No ha faltado quien, más o menos humorísticamente, ha visto en Orbaneja un predecesor de Picasso. La verdad es que si tuviéramos la valentía de ser espontáneos en nuestros juicios, si no temiésemos demasiado parecer ingenuos, nos «pronunciaríamos» muchas veces contra los alardes cubistas de ciertos pintores que harían muy bien si, como Orbaneja, acotaran sus cuadros de notas aclaratorias, evitando así cualquier confusión en la interpretación. Pero, claro, aquí también impera el «qué dirán». Se admira lo que no se entiende, precisamente porque no se entiende.

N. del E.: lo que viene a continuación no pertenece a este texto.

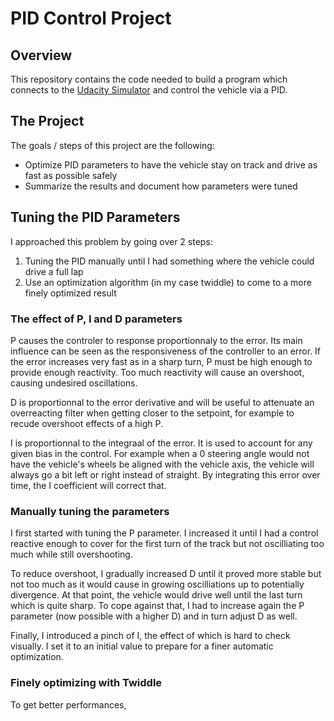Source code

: # PID Control Project

Overview
---
This repository contains the code needed to build a program which connects to the [Udacity Simulator](https://github.com/udacity/self-driving-car-sim/releases) and control the vehicle via a PID.

The Project
---
The goals / steps of this project are the following:
* Optimize PID parameters to have the vehicle stay on track and drive as fast as possible safely 
* Summarize the results and document how parameters were tuned


## Tuning the PID Parameters

I approached this problem by going over 2 steps:
1. Tuning the PID manually until I had something where the vehicle could drive a full lap
2. Use an optimization algorithm (in my case twiddle) to come to a more finely optimized result 

### The effect of P, I and D parameters

P causes the controler to response proportionnaly to the error. Its main influence can be seen as the responsiveness of the controller to an error. If the error increases very fast as in a sharp turn, P must be high enough to provide enough reactivity. Too much reactivity will cause an overshoot, causing undesired oscillations.

D is proportionnal to the error derivative and will be useful to attenuate an overreacting filter when getting closer to the setpoint, for example to recude overshoot effects of a high P.

I is proportionnal to the integraal of the error. It is used to account for any given bias in the control. For example when a 0 steering angle would not have the vehicle's wheels be aligned with the vehicle axis, the vehicle will always go a bit left or right instead of straight. By integrating this error over time, the I coefficient will correct that. 

### Manually tuning the parameters

I first started with tuning the P parameter. I increased it until I had a control reactive enough to cover for the first turn of the track but not oscilliating too much while still overshooting.

To reduce overshoot, I gradually increased D until it proved more stable but not too much as it would cause in growing oscilliations up to  potentially divergence. At that point, the vehicle would drive well until the last turn which is quite sharp. To cope against that, I had to increase again the P parameter (now possible with a higher D) and in turn adjust D as well.

Finally, I introduced a pinch of I, the effect of which is hard to check visually. I set it to an initial value to prepare for a finer automatic optimization.

### Finely optimizing with Twiddle

To get better performances, 
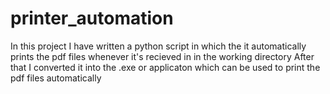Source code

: # printer_automation
In this project I have written a python script in which the it automatically prints the pdf files whenever it's recieved in in the working directory
After that I converted it into the .exe or applicaton which can be used to print the pdf files automatically
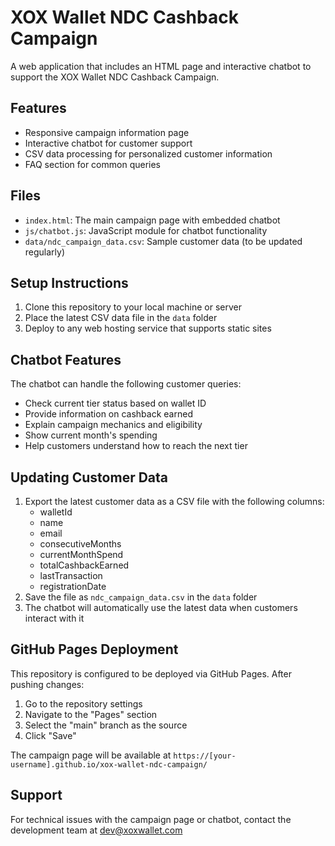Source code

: # XOX Wallet NDC Cashback Campaign

A web application that includes an HTML page and interactive chatbot to support the XOX Wallet NDC Cashback Campaign.

## Features

- Responsive campaign information page
- Interactive chatbot for customer support
- CSV data processing for personalized customer information
- FAQ section for common queries

## Files

- `index.html`: The main campaign page with embedded chatbot
- `js/chatbot.js`: JavaScript module for chatbot functionality
- `data/ndc_campaign_data.csv`: Sample customer data (to be updated regularly)

## Setup Instructions

1. Clone this repository to your local machine or server
2. Place the latest CSV data file in the `data` folder
3. Deploy to any web hosting service that supports static sites

## Chatbot Features

The chatbot can handle the following customer queries:
- Check current tier status based on wallet ID
- Provide information on cashback earned
- Explain campaign mechanics and eligibility
- Show current month's spending
- Help customers understand how to reach the next tier

## Updating Customer Data

1. Export the latest customer data as a CSV file with the following columns:
   - walletId
   - name
   - email
   - consecutiveMonths
   - currentMonthSpend
   - totalCashbackEarned
   - lastTransaction
   - registrationDate
2. Save the file as `ndc_campaign_data.csv` in the `data` folder
3. The chatbot will automatically use the latest data when customers interact with it

## GitHub Pages Deployment

This repository is configured to be deployed via GitHub Pages. After pushing changes:
1. Go to the repository settings
2. Navigate to the "Pages" section
3. Select the "main" branch as the source
4. Click "Save"

The campaign page will be available at `https://[your-username].github.io/xox-wallet-ndc-campaign/`

## Support

For technical issues with the campaign page or chatbot, contact the development team at dev@xoxwallet.com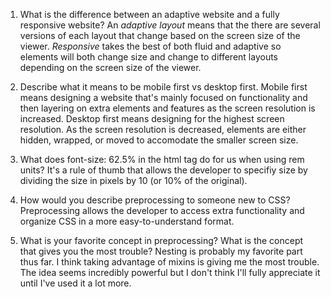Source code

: 1. What is the difference between an adaptive website and a fully responsive website?
An _adaptive layout_ means that the there are several versions of each layout that change based on the screen size of the viewer. _Responsive_ takes the best of both fluid and adaptive so elements will both change size and change to different layouts depending on the screen size of the viewer.

2. Describe what it means to be mobile first vs desktop first.
Mobile first means designing a website that's mainly focused on functionality and then layering on extra elements and features as the screen resolution is increased. Desktop first means designing for the highest screen resolution. As the screen resolution is decreased, elements are either hidden, wrapped, or moved to accomodate the smaller screen size.

3. What does font-size: 62.5% in the html tag do for us when using rem units?
It's a rule of thumb that allows the developer to specifiy size by dividing the size in pixels by 10 (or 10% of the original).

4. How would you describe preprocessing to someone new to CSS?
Preprocessing allows the developer to access extra functionality and organize CSS in a more easy-to-understand format.

5. What is your favorite concept in preprocessing? What is the concept that gives you the most trouble?
Nesting is probably my favorite part thus far. I think taking advantage of mixins is giving me the most trouble. The idea seems incredibly powerful but I don't think I'll fully appreciate it until I've used it a lot more.

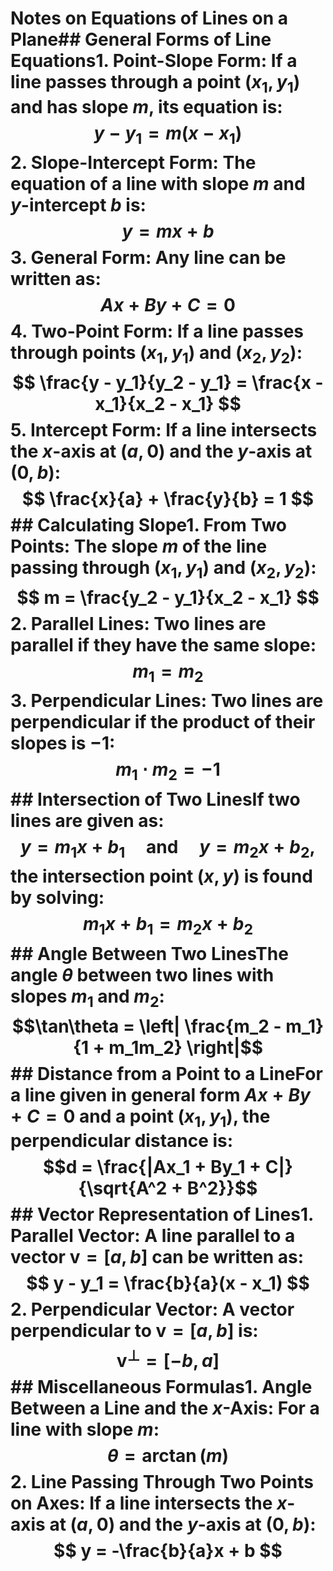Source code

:# Notes on Equations of Lines on a Plane## General Forms of Line Equations1. **Point-Slope Form**:     If a line passes through a point $(x_1, y_1)$ and has slope $m$, its equation is:   $$   y - y_1 = m(x - x_1)   $$2. **Slope-Intercept Form**:     The equation of a line with slope $m$ and $y$-intercept $b$ is:   $$   y = mx + b   $$3. **General Form**:     Any line can be written as:   $$   Ax + By + C = 0   $$4. **Two-Point Form**:     If a line passes through points $(x_1, y_1)$ and $(x_2, y_2)$:   $$   \frac{y - y_1}{y_2 - y_1} = \frac{x - x_1}{x_2 - x_1}   $$5. **Intercept Form**:     If a line intersects the $x$-axis at $(a, 0)$ and the $y$-axis at $(0, b)$:   $$   \frac{x}{a} + \frac{y}{b} = 1   $$## Calculating Slope1. **From Two Points**:     The slope $m$ of the line passing through $(x_1, y_1)$ and $(x_2, y_2)$:   $$   m = \frac{y_2 - y_1}{x_2 - x_1}   $$2. **Parallel Lines**:     Two lines are parallel if they have the same slope:   $$   m_1 = m_2   $$3. **Perpendicular Lines**:     Two lines are perpendicular if the product of their slopes is $-1$:   $$   m_1 \cdot m_2 = -1   $$## Intersection of Two LinesIf two lines are given as:$$y = m_1x + b_1 \quad \text{and} \quad y = m_2x + b_2,$$the intersection point $(x, y)$ is found by solving:$$m_1x + b_1 = m_2x + b_2$$## Angle Between Two LinesThe angle $\theta$ between two lines with slopes $m_1$ and $m_2$:$$\tan\theta = \left| \frac{m_2 - m_1}{1 + m_1m_2} \right|$$## Distance from a Point to a LineFor a line given in general form $Ax + By + C = 0$ and a point $(x_1, y_1)$, the perpendicular distance is:$$d = \frac{|Ax_1 + By_1 + C|}{\sqrt{A^2 + B^2}}$$## Vector Representation of Lines1. **Parallel Vector**:     A line parallel to a vector $\mathbf{v} = [a, b]$ can be written as:   $$   y - y_1 = \frac{b}{a}(x - x_1)   $$2. **Perpendicular Vector**:     A vector perpendicular to $\mathbf{v} = [a, b]$ is:   $$   \mathbf{v}^\perp = [-b, a]   $$## Miscellaneous Formulas1. **Angle Between a Line and the $x$-Axis**:     For a line with slope $m$:   $$   \theta = \arctan(m)   $$2. **Line Passing Through Two Points on Axes**:     If a line intersects the $x$-axis at $(a, 0)$ and the $y$-axis at $(0, b)$:   $$   y = -\frac{b}{a}x + b   $$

Rara vez se tiene la valentía de declarar «esto me gusta» o «esto no me gusta» si no se tiene antes la seguridad de que, lo mismo, gusta o no gusta a alguien que «entiende más». Tal, ciertamente, puede implicar en algún caso una respetuosa sumisión a la autoridad; pero las más de las veces es una cobardía...
Pero lo que nos llama la atención del célebre Orbaneja es su falta de plan, su carencia de intención estética. Cuando le preguntaban qué pintaba, respondía alegremente: Lo que saliere. ¿Era Orbaneja un simple «viva la virgen», un ganapanes vulgar que hacía del arte un oficio, que desdeñaba la inspiración en aras de la sustentación, o, era más bien un auténtico responsable de sus obras, que del oficio hacía un arte y andaba en pos de la inspiración, confiando que la sustentación le sería dada por añadidura?
Orbaneja, por lo visto, trabajaba sin premeditación, sin esquema, sin bosquejos «a priori». Goethe, en cierto pasaje de su obra, desdeña el plan y la idea preconcebida, en estética, abogando por el acierto intuitivo. «Para pensar —dice— no penséis». Y es que, no pocas veces, las cosas salen mejor cuando se hacen sobre la marcha, sin programa y sin falsilla. Dietéticamente nos ponemos «a plan» cuando empezamos a estar enfermos. Pero la salud es anterior a la higiene, aunque una vez perdida pueda recobrarse por ella. De la misma manera, el acierto estético no presupone necesariamente la idea racional, el plan. En los actos morales, como materia de la voluntad que son, la intención marca, efectivamente, la pauta. Pero el arte no es materia de la voluntad. En el arte no acierta la intención, sino la intuición.
Ved por qué Orbaneja, que trabajaba «lo que saliera», pudo ser, a pesar de todo, un verdadero artista. Ya dejamos dicho que hubo quien le hizo predecesor de Picasso. ¿Por qué, nosotros, ahora vamos a dejar de ver en él un precursor del romanticismo? También los románticos trabajaban sin plan y sin reglas. También los románticos iban, un poco, «a lo que saliera».
¡Ay Don Quijote de la Mancha! También tú, sin programa, ibas antes buscando aventuras! Te parecías a Orbaneja en que al fin y al cabo, ibas «a lo que saliera», sin imprimir una dirección fija a tus hazañas. ¿Por qué, pues, te burlas del pintor de Úbeda?